[DATASET EXCERPTS Boundary: Start]

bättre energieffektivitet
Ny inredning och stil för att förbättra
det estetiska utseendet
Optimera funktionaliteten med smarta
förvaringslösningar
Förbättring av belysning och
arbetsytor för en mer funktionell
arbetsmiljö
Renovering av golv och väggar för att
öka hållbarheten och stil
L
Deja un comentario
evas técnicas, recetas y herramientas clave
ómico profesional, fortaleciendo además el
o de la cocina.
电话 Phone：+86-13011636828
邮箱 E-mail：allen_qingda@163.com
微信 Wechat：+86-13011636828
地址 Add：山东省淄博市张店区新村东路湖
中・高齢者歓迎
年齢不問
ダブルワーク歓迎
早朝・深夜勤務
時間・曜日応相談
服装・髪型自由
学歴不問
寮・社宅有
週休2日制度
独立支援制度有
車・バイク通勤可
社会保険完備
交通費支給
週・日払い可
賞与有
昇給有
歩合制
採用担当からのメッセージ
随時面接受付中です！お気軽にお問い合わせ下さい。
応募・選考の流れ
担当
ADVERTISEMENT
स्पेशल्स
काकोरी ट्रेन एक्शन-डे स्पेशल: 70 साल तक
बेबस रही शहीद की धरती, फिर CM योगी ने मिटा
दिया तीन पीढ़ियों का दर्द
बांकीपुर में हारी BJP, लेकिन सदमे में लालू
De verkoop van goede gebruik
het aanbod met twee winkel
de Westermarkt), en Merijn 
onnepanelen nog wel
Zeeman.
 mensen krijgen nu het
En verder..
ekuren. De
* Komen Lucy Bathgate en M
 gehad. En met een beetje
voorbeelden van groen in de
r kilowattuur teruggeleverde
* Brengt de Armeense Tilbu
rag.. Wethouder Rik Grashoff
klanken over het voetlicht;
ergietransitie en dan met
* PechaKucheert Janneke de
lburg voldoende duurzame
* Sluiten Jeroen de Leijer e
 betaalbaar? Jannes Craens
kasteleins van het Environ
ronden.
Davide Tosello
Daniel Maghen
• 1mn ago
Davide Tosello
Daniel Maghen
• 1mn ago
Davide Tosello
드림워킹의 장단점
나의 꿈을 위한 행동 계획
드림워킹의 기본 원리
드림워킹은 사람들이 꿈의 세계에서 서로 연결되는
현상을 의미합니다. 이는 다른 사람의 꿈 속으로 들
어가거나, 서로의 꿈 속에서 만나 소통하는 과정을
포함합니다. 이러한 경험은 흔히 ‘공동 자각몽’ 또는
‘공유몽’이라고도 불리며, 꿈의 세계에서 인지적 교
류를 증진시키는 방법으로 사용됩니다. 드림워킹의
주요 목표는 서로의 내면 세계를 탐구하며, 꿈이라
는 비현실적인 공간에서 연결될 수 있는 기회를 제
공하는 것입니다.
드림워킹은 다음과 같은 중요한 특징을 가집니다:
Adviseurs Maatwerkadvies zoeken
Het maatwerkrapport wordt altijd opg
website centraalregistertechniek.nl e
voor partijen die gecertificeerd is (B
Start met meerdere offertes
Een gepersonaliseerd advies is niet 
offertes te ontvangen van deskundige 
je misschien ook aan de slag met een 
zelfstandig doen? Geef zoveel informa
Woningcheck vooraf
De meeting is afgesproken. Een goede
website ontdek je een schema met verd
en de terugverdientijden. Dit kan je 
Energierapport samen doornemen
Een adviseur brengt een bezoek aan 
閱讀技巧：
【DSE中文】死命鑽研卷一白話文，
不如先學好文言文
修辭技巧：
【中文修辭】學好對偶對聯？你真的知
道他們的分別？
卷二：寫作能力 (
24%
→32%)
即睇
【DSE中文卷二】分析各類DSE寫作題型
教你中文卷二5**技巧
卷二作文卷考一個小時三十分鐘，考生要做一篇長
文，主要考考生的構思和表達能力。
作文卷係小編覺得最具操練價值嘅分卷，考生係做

[DATASET EXCERPTS Boundary: End]

**WHAT TO DO:** Write down only how many lines in the listing contain the word "드림워킹의".

**SOLUTION TO THIS TASK:** 3